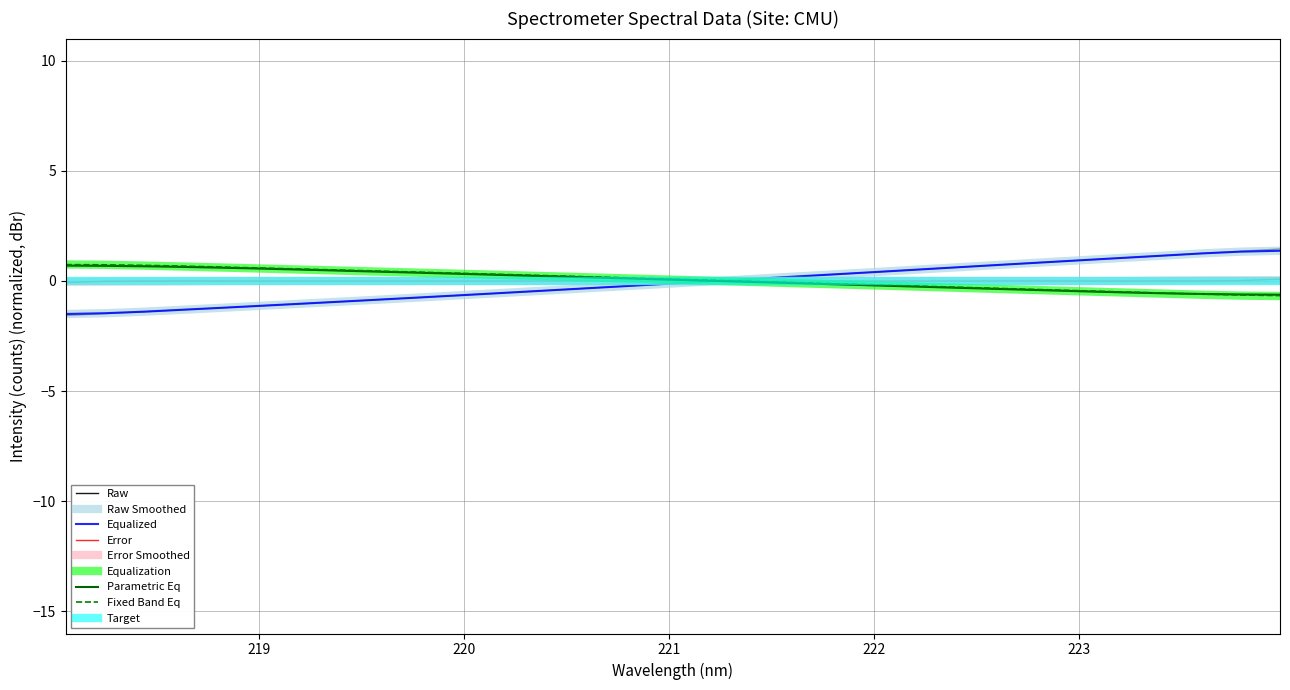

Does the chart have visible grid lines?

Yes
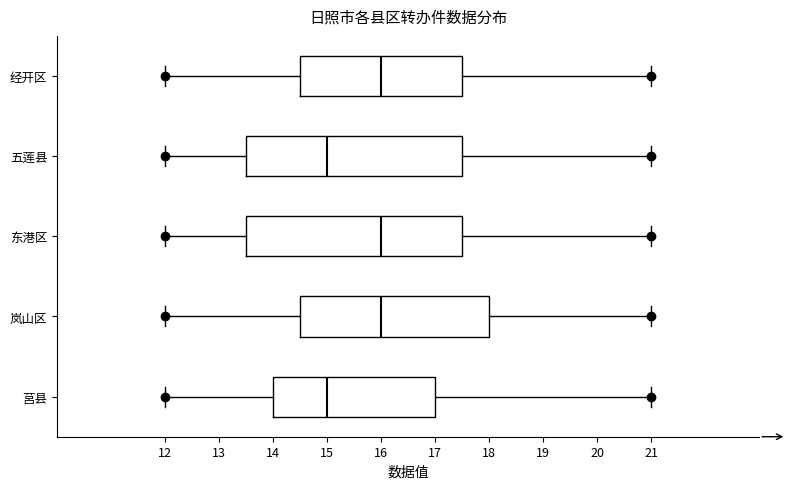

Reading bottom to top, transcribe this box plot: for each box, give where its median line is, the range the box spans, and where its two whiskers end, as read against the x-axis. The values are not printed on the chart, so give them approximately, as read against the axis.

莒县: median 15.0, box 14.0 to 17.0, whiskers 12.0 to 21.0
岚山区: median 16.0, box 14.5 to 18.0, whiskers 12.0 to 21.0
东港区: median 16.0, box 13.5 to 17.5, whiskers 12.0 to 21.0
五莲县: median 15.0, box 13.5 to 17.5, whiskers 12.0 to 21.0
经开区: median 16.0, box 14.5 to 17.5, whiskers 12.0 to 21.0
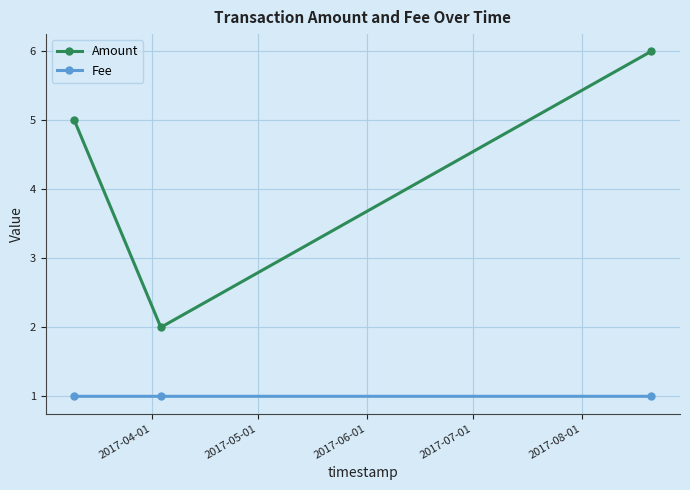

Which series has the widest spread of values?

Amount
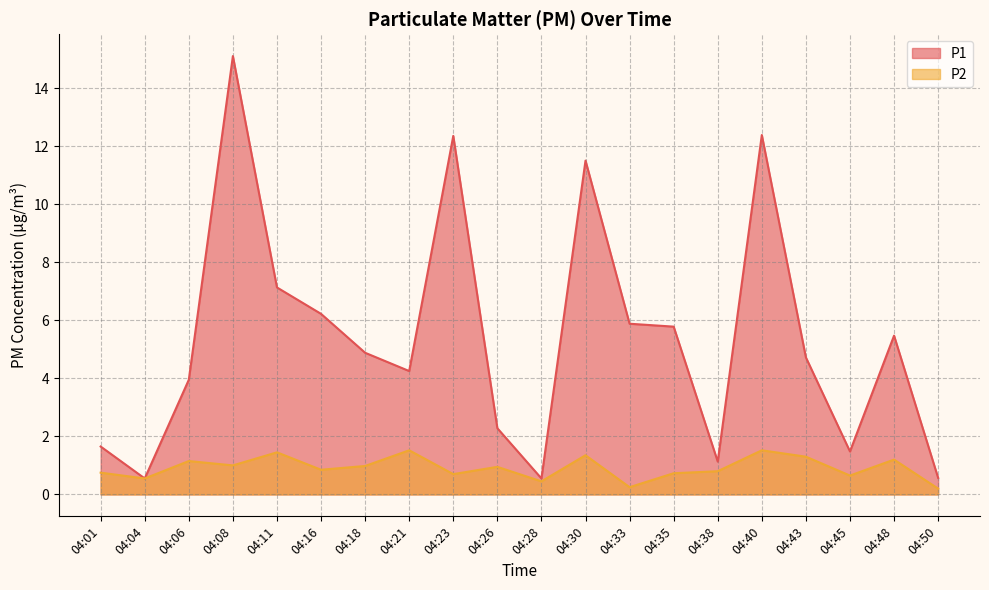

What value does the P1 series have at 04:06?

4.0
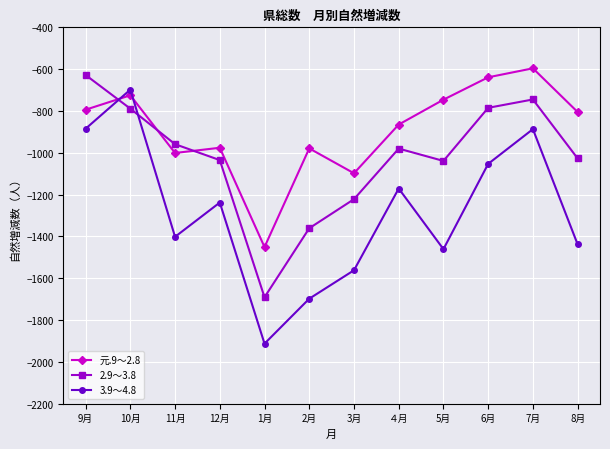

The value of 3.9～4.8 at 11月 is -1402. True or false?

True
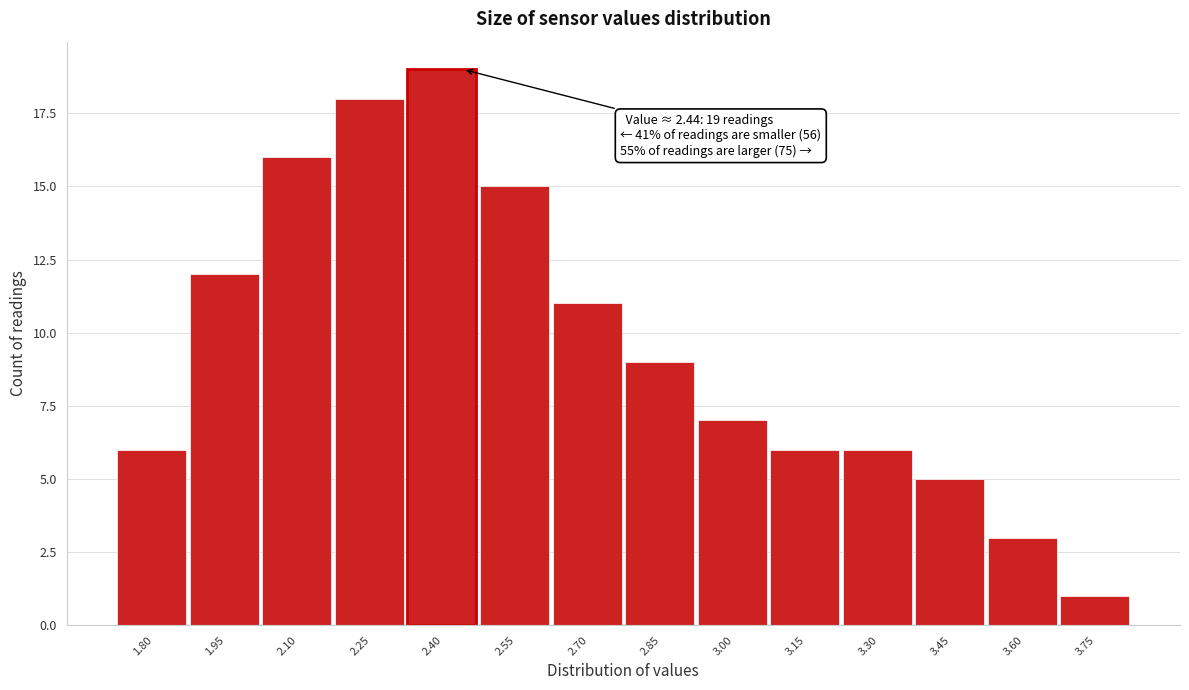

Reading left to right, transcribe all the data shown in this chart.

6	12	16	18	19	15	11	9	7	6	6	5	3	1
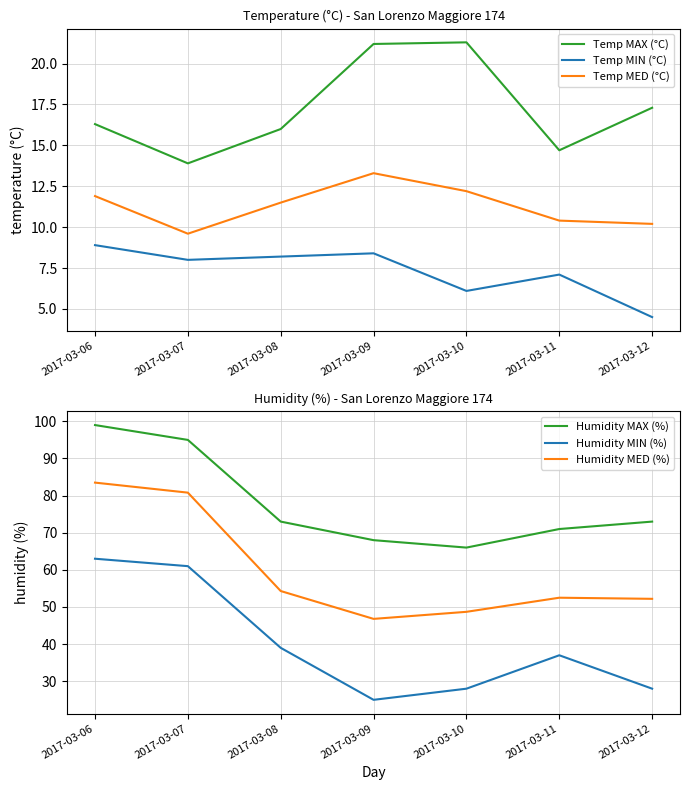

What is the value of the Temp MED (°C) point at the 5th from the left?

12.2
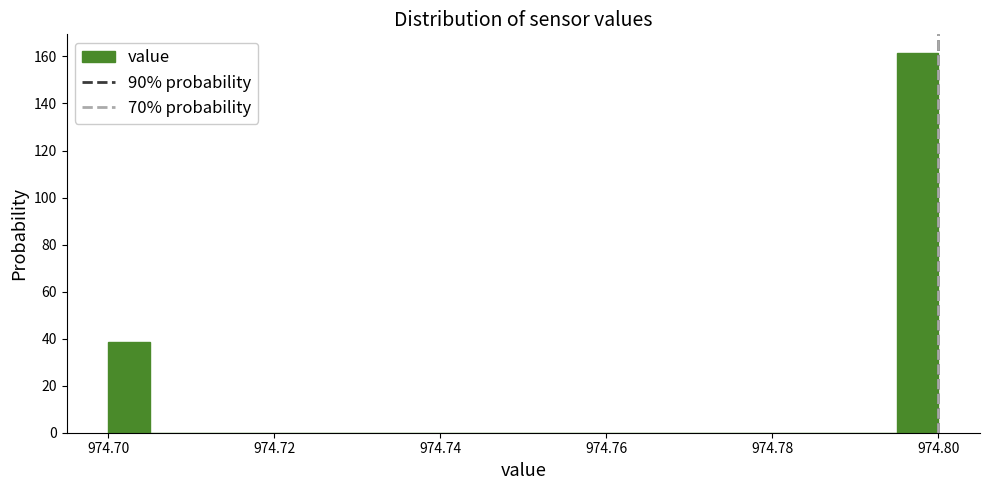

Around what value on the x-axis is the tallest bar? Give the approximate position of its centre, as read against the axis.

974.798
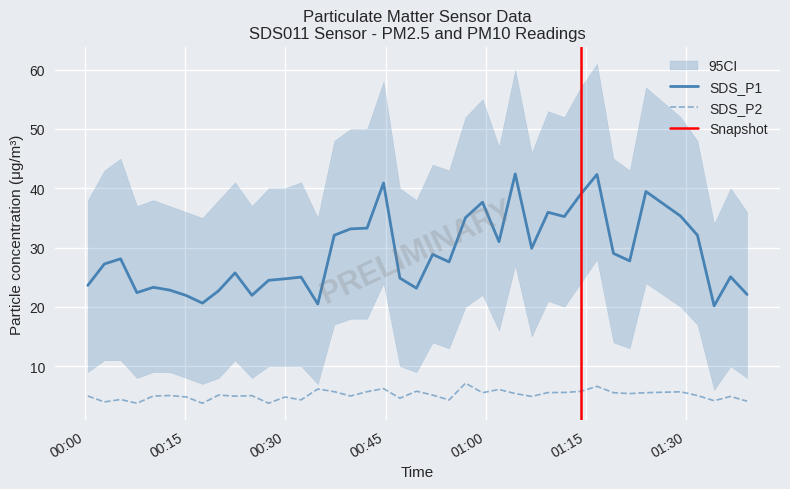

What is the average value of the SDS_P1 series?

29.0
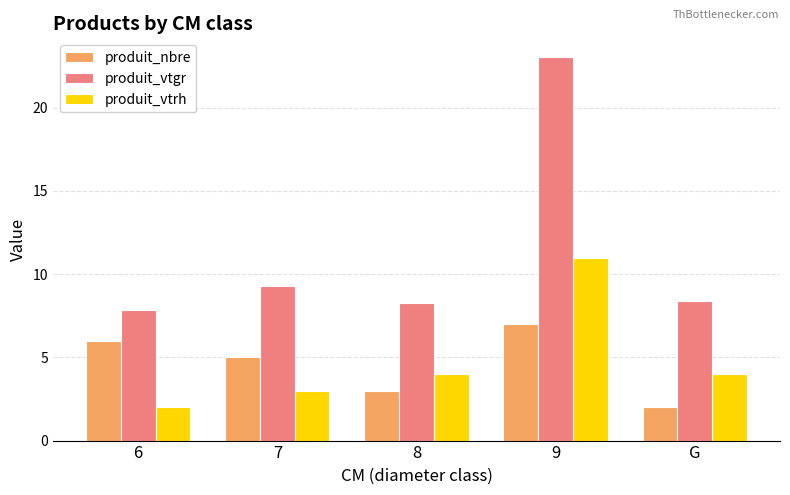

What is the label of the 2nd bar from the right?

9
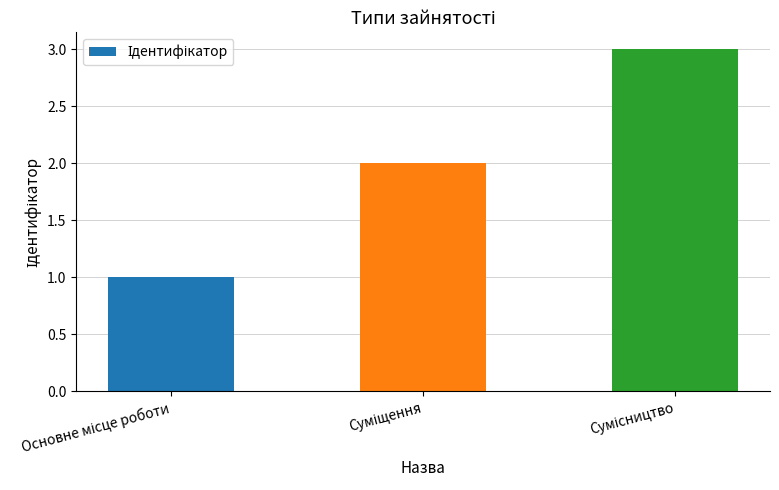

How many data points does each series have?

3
☆ ☆ ☆
** Exercise instructions **
Please give the items above as a JSON list of strings with one string per line, leaving out blank lines and the pictures.

** Written reply **
[
  "Does the chart have visible grid lines?",
  "Yes",
  "Reading bottom to top, transcribe this box plot: for each box, give where its median line is, the range the box spans, and where its two whiskers end, as read against the x-axis. The values are not printed on the chart, so give them approximately, as read against the axis.",
  "莒县: median 15.0, box 14.0 to 17.0, whiskers 12.0 to 21.0",
  "岚山区: median 16.0, box 14.5 to 18.0, whiskers 12.0 to 21.0",
  "东港区: median 16.0, box 13.5 to 17.5, whiskers 12.0 to 21.0",
  "五莲县: median 15.0, box 13.5 to 17.5, whiskers 12.0 to 21.0",
  "经开区: median 16.0, box 14.5 to 17.5, whiskers 12.0 to 21.0",
  "Which series has the widest spread of values?",
  "Amount",
  "What value does the P1 series have at 04:06?",
  "4.0",
  "The value of 3.9～4.8 at 11月 is -1402. True or false?",
  "True",
  "Reading left to right, transcribe all the data shown in this chart.",
  "6\t12\t16\t18\t19\t15\t11\t9\t7\t6\t6\t5\t3\t1",
  "What is the value of the Temp MED (°C) point at the 5th from the left?",
  "12.2",
  "Around what value on the x-axis is the tallest bar? Give the approximate position of its centre, as read against the axis.",
  "974.798",
  "What is the average value of the SDS_P1 series?",
  "29.0",
  "What is the label of the 2nd bar from the right?",
  "9",
  "How many data points does each series have?",
  "3"
]